Seorang wanita dengan pakaian dokter terlihat menyender digerbang KS, seolah sedang menunggu sesuatu. Rambutnya yang berwarna blonde berkibar terkena angin, dibibirnya yang berwarnya merah membara terselip sebatang rokok.
"Yo, Alex!"
Smirk
"You so late Taiga." Sambarnya lalu dengan cepat dibuangnya rokok dibibirnya ke sembarang arah.
Hug. Cup
"Berhenti mencium ku di sembarang Tempat Alex." Ucap pria bernama kecil Taiga tersebut setelah berhasil lolos dari cengkraman Alex.
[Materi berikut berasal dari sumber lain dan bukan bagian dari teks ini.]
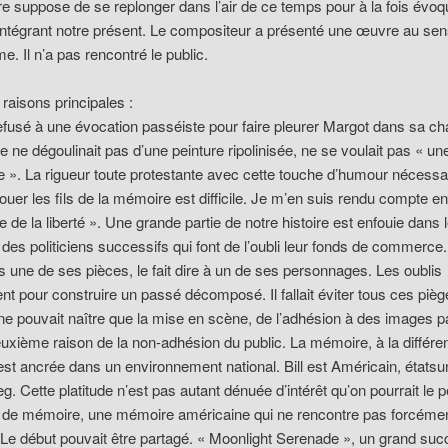
 suppose de se replonger dans l’air de ce temps pour à la fois évoqu
ntégrant notre présent. Le compositeur a présenté une œuvre au sens
me. Il n’a pas rencontré le public.
raisons principales :
 refusé à une évocation passéiste pour faire pleurer Margot dans sa c
 ne dégoulinait pas d’une peinture ripolinisée, ne se voulait pas « u
». La rigueur toute protestante avec cette touche d’humour nécessai
uer les fils de la mémoire est difficile. Je m’en suis rendu compte en
le de la liberté ». Une grande partie de notre histoire est enfouie dans 
 des politiciens successifs qui font de l’oubli leur fonds de commerce.
ns une de ses pièces, le fait dire à un de ses personnages. Les oublis
nt pour construire un passé décomposé. Il fallait éviter tous ces pièg
ne pouvait naître que la mise en scène, de l’adhésion à des images p
euxième raison de la non-adhésion du public. La mémoire, à la différe
, est ancrée dans un environnement national. Bill est Américain, étatsu
 Cette platitude n’est pas autant dénuée d’intérêt qu’on pourrait le pe
e de mémoire, une mémoire américaine qui ne rencontre pas forcémen
 Le début pouvait être partagé. « Moonlight Serenade », un grand su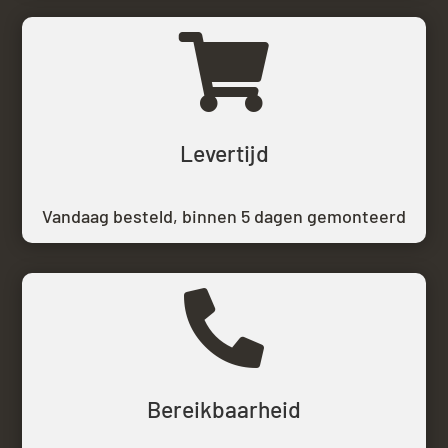

Levertijd
Vandaag besteld,
binnen 5 dagen gemonteerd

Bereikbaarheid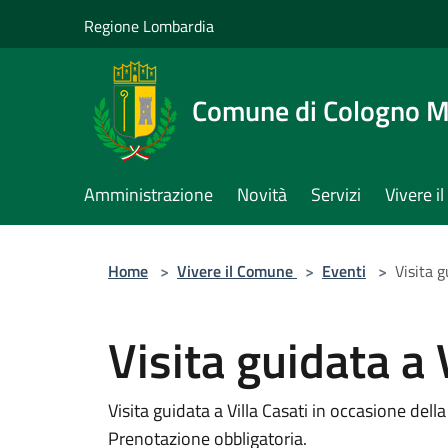
Salta al contenuto principale
Regione Lombardia
Comune di Cologno 
Amministrazione
Novità
Servizi
Vivere 
Home
>
Vivere il Comune
>
Eventi
>
Visita g
Visita guidata a 
Visita guidata a Villa Casati in occasione dell
Prenotazione obbligatoria.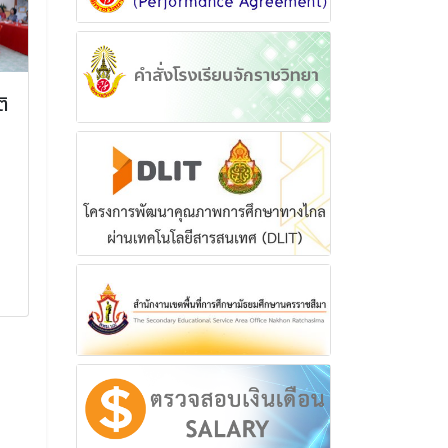
ิ
การเตรียมความพร้อมและ
พิธีบำเพ็ญกุศ
พัฒนาอย่างเข้ม ตำแหน่ง
ประทาน ครบป
ครูผู้ช่วย ครั้งที่ 1 ประจำปี
(ครบ 15 วัน) เพ
2568
ถวายเป็นพระก
สมเด็จพระเจ้าล
การเตรียมความพร้อมและพัฒนา
ฟ้าพัชรกิติยา
อย่างเข้ม ตำแหน่ง ครูผู้ช่วย ครั้ง
เทพยวดี กรม
ที่ 1 ประจำปี 2568
ริณีสิริพัชร ม
ธิดา
23 พฤษภาคม 2568
พิธีบำเพ็ญกุศลทั
อ่านเพิ่มเติม
ครบปัณรสมวาร (ค
เพื่ออุทิศถวายเป็
สมเด็จพระเจ้าลูกเธ
ติยาภา นเรนทิรา
หลวงราชสาริณีสิร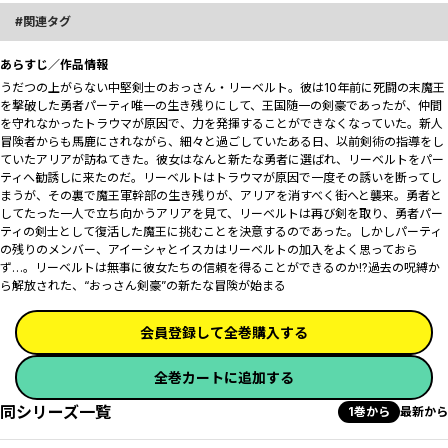
関連タグ
あらすじ／作品情報
うだつの上がらない中堅剣士のおっさん・リーベルト。彼は10年前に死闘の末魔王
を撃破した勇者パーティ唯一の生き残りにして、王国随一の剣豪であったが、仲間
を守れなかったトラウマが原因で、力を発揮することができなくなっていた。新人
冒険者からも馬鹿にされながら、細々と過ごしていたある日、以前剣術の指導をし
ていたアリアが訪ねてきた。彼女はなんと新たな勇者に選ばれ、リーベルトをパー
ティへ勧誘しに来たのだ。リーベルトはトラウマが原因で一度その誘いを断ってし
まうが、その裏で魔王軍幹部の生き残りが、アリアを消すべく街へと襲来。勇者と
してたった一人で立ち向かうアリアを見て、リーベルトは再び剣を取り、勇者パー
ティの剣士として復活した魔王に挑むことを決意するのであった。しかしパーティ
の残りのメンバー、アイーシャとイスカはリーベルトの加入をよく思っておら
ず…。リーベルトは無事に彼女たちの信頼を得ることができるのか!?過去の呪縛か
ら解放された、“おっさん剣豪”の新たな冒険が始まる――
会員登録して全巻購入する
全巻カートに追加する
同シリーズ一覧
1巻から
最新から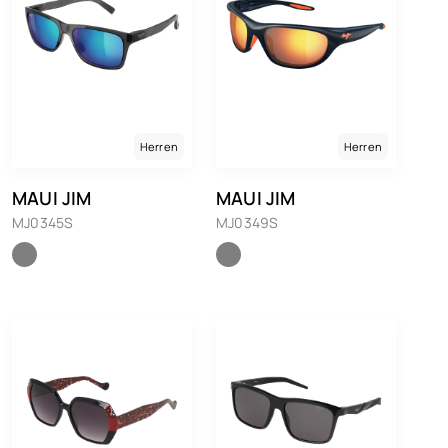
Herren
Herren
MAUI JIM
MAUI JIM
MJ0345S
MJ0349S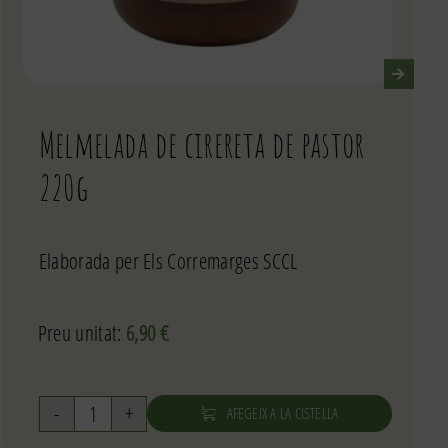
Melmelada de cirereta de pastor
220g
Elaborada per Els Corremarges SCCL
Preu unitat:
6,90
€
AFEGEIX A LA CISTELLA
quantitat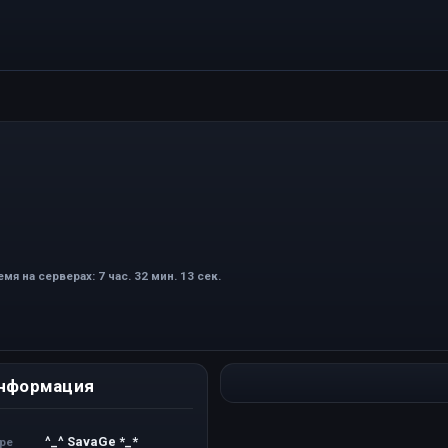
мя на серверах: 7 час. 32 мин. 13 сек.
нформация
^_^ SavaGe *_*
ере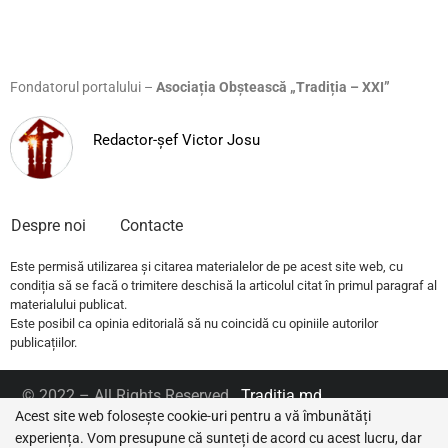
Fondatorul portalului –
Asociația Obștească „Tradiția – XXI”
Redactor-șef Victor Josu
Despre noi
Contacte
Este permisă utilizarea și citarea materialelor de pe acest site web, cu
condiția să se facă o trimitere deschisă la articolul citat în primul paragraf al
materialului publicat.
Este posibil ca opinia editorială să nu coincidă cu opiniile autorilor
publicațiilor.
© 2022 – All Rights Reserved.
Traditia.md
Acest site web folosește cookie-uri pentru a vă îmbunătăți
experiența. Vom presupune că sunteți de acord cu acest lucru, dar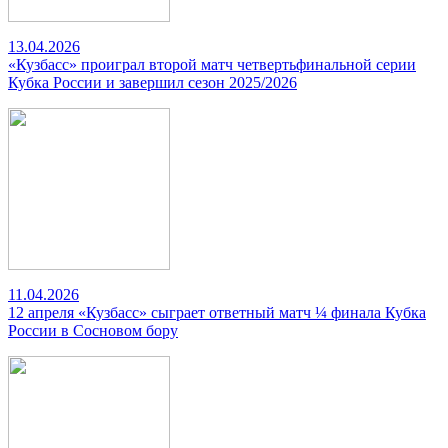
13.04.2026
«Кузбасс» проиграл второй матч четвертьфинальной серии
Кубка России и завершил сезон 2025/2026
11.04.2026
12 апреля «Кузбасс» сыграет ответный матч ¼ финала Кубка
России в Сосновом бору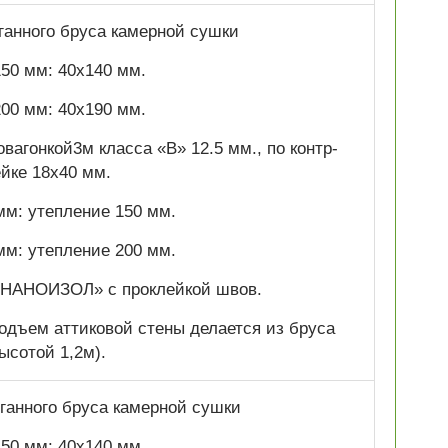
оганного бруса камерной сушки
50 мм: 40х140 мм.
00 мм: 40х190 мм.
вагонкой3м класса «В» 12.5 мм., по контр-
ейке 18х40 мм.
мм: утепление 150 мм.
мм: утепление 200 мм.
«НАНОИЗОЛ» с проклейкой швов.
одъем аттиковой стены делается из бруса
ысотой 1,2м).
ганного бруса камерной сушки
50 мм: 40х140 мм.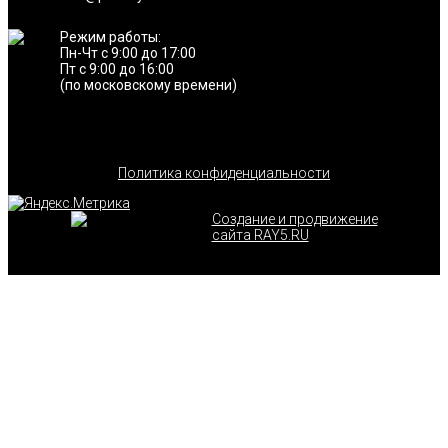
Режим работы:
Пн-Чт с 9:00 до 17:00
Пт с 9:00 до 16:00
(по московскому времени)
Политика конфиденциальности
Создание и продвижение
сайта RAY5.RU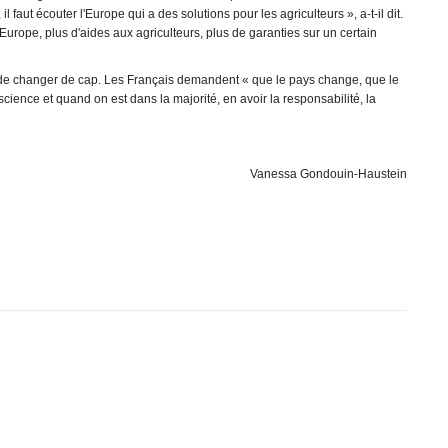
 faut écouter l'Europe qui a des solutions pour les agriculteurs », a-t-il dit.
Europe, plus d'aides aux agriculteurs, plus de garanties sur un certain
lui de changer de cap. Les Français demandent « que le pays change, que le
science et quand on est dans la majorité, en avoir la responsabilité, la
Vanessa Gondouin-Haustein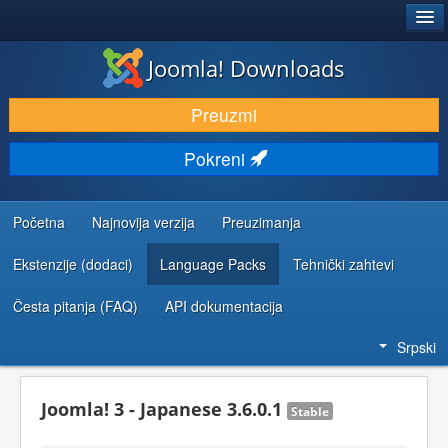
®
JOOMLA!
Joomla! Downloads
PREUZIMANJE I PROŠIRENJA (EKSTENZIJE)
Preuzmi
OTKRIJTE I NAUČITE
Pokreni
ZAJEDNICA I PODRŠKA
RESURSI ZA RAZVOJ
Početna
Najnovija verzija
Preuzimanja
Ekstenzije (dodaci)
Language Packs
Tehnički zahtevi
Česta pitanja (FAQ)
API dokumentacija
Srpski
Joomla! 3 - Japanese 3.6.0.1
Stable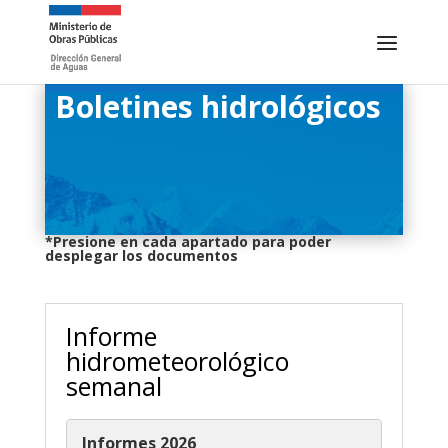
Boletines hidrológicos
*Presione en cada apartado para poder
desplegar los documentos
Informe
hidrometeorológico
semanal
Informes 2026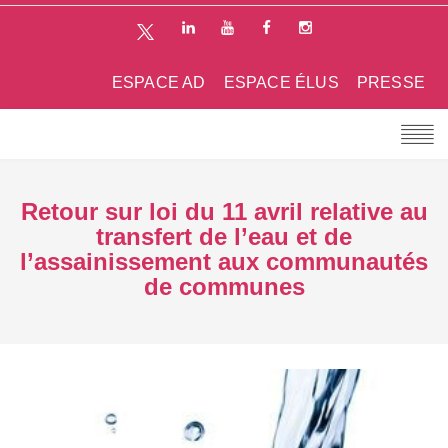
ESPACE AD
ESPACE ÉLUS
PRESSE
Retour sur loi du 11 avril relative au
transfert de l’eau et de
l’assainissement aux communautés
de communes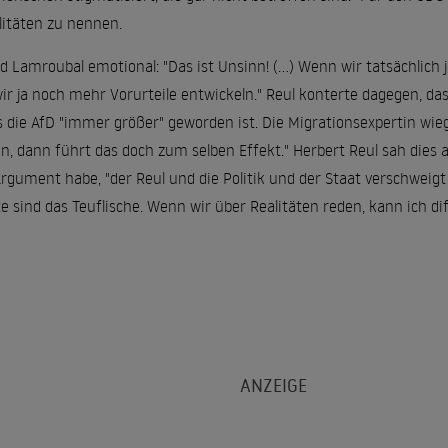
litäten zu nennen.
Lamroubal emotional: "Das ist Unsinn! (...) Wenn wir tatsächlich 
 ja noch mehr Vorurteile entwickeln." Reul konterte dagegen, dass
 die AfD "immer größer" geworden ist. Die Migrationsexpertin wieg
, dann führt das doch zum selben Effekt." Herbert Reul sah dies a
gument habe, "der Reul und die Politik und der Staat verschweigt d
sind das Teuflische. Wenn wir über Realitäten reden, kann ich dif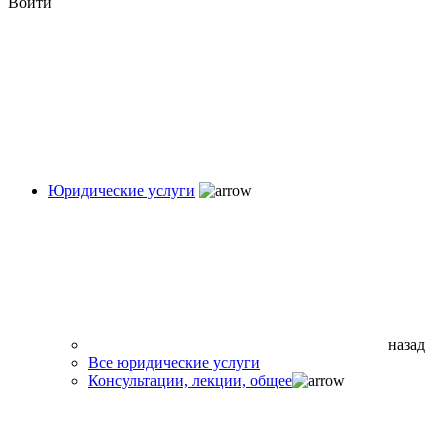
Войти
Юридические услуги
назад
Все юридические услуги
Консультации, лекции, общее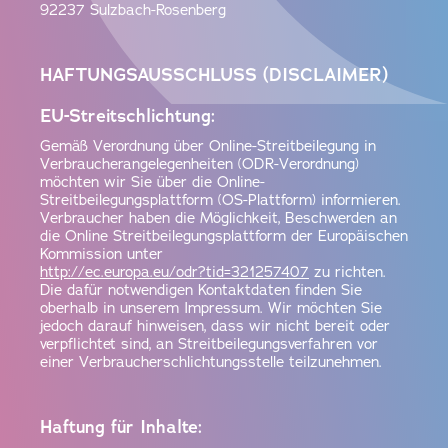
92237 Sulzbach-Rosenberg
HAFTUNGSAUSSCHLUSS (DISCLAIMER)
EU-Streitschlichtung:
Gemäß Verordnung über Online-Streitbeilegung in
Verbraucherangelegenheiten (ODR-Verordnung)
möchten wir Sie über die Online-
Streitbeilegungsplattform (OS-Plattform) informieren.
Verbraucher haben die Möglichkeit, Beschwerden an
die Online Streitbeilegungsplattform der Europäischen
Kommission unter
http://ec.europa.eu/odr?tid=321257407
zu richten.
Die dafür notwendigen Kontaktdaten finden Sie
oberhalb in unserem Impressum. Wir möchten Sie
jedoch darauf hinweisen, dass wir nicht bereit oder
verpflichtet sind, an Streitbeilegungsverfahren vor
einer Verbraucherschlichtungsstelle teilzunehmen.
Haftung für Inhalte: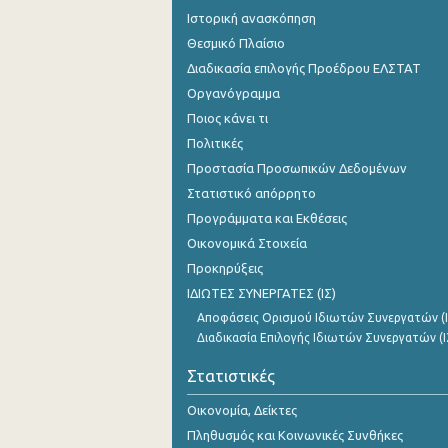
Ιστορική ανασκόπηση
Θεσμικό Πλαίσιο
Διαδικασία επιλογής Προέδρου ΕΛΣΤΑΤ
Οργανόγραμμα
Ποιος κάνει τι
Πολιτικές
Προστασία Προσωπικών Δεδομένων
Στατιστικό απόρρητο
Προγράμματα και Εκθέσεις
Οικονομικά Στοιχεία
Προκηρύξεις
ΙΔΙΩΤΕΣ ΣΥΝΕΡΓΑΤΕΣ (ΙΣ)
Αποφάσεις Ορισμού Ιδιωτών Συνεργατών (Ι
Διαδικασία Επιλογής Ιδιωτών Συνεργατών (Ι
Στατιστικές
Οικονομία, Δείκτες
Πληθυσμός και Κοινωνικές Συνθήκες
"Ugh jahatnya~" Alex memilih mengabaikan perkataan Taiga dan malah menusuk-nusuk pipinya.
"Tsk, sudah lah ayo antar aku ke ruang kepala sekolah."
Mendengar ucapan Taiga, Alex hanya diam sebelum menyeringai pelan, "Mereka semua sedang sibuk Taiga." Ucapannya membuat pemuda ber alis belah memandang Alex intense. "Menghakimi pelaku pembunuhan." Lanjut Alex santai.
Dirangkulnya leher Taiga walau agak susah "Nah sekarang ayo ke lapangan, jika kita telat kita akan ketinggalan hidanganan utamanya." Alex berjalan sambil mengeret Taiga. "Ho-hoi lepas Alex sakit hoi." Protes dari bibir Taiga diacuhkan Alex.
.
.
.
Kemarin, pukul 10.56 pagi.
Lokasi : Lapangan KS.
Kagami menyeryitkan alis melihat begitu banyak orang dilapangan, diliriknya Alex yang memandang kearah panggung dengan tatapan bersemangat. Kagami memutuskan untuk diam dan mengikuti arah pandang Alex. Kagami bisa melihat seorang pemuda seumuran dirinya berdiri ditenggah-tenggah panggung menggunakan pakaian mirip napi, dia memiliki kulit berwarna dim dan rambut cepak berwarna navy blue.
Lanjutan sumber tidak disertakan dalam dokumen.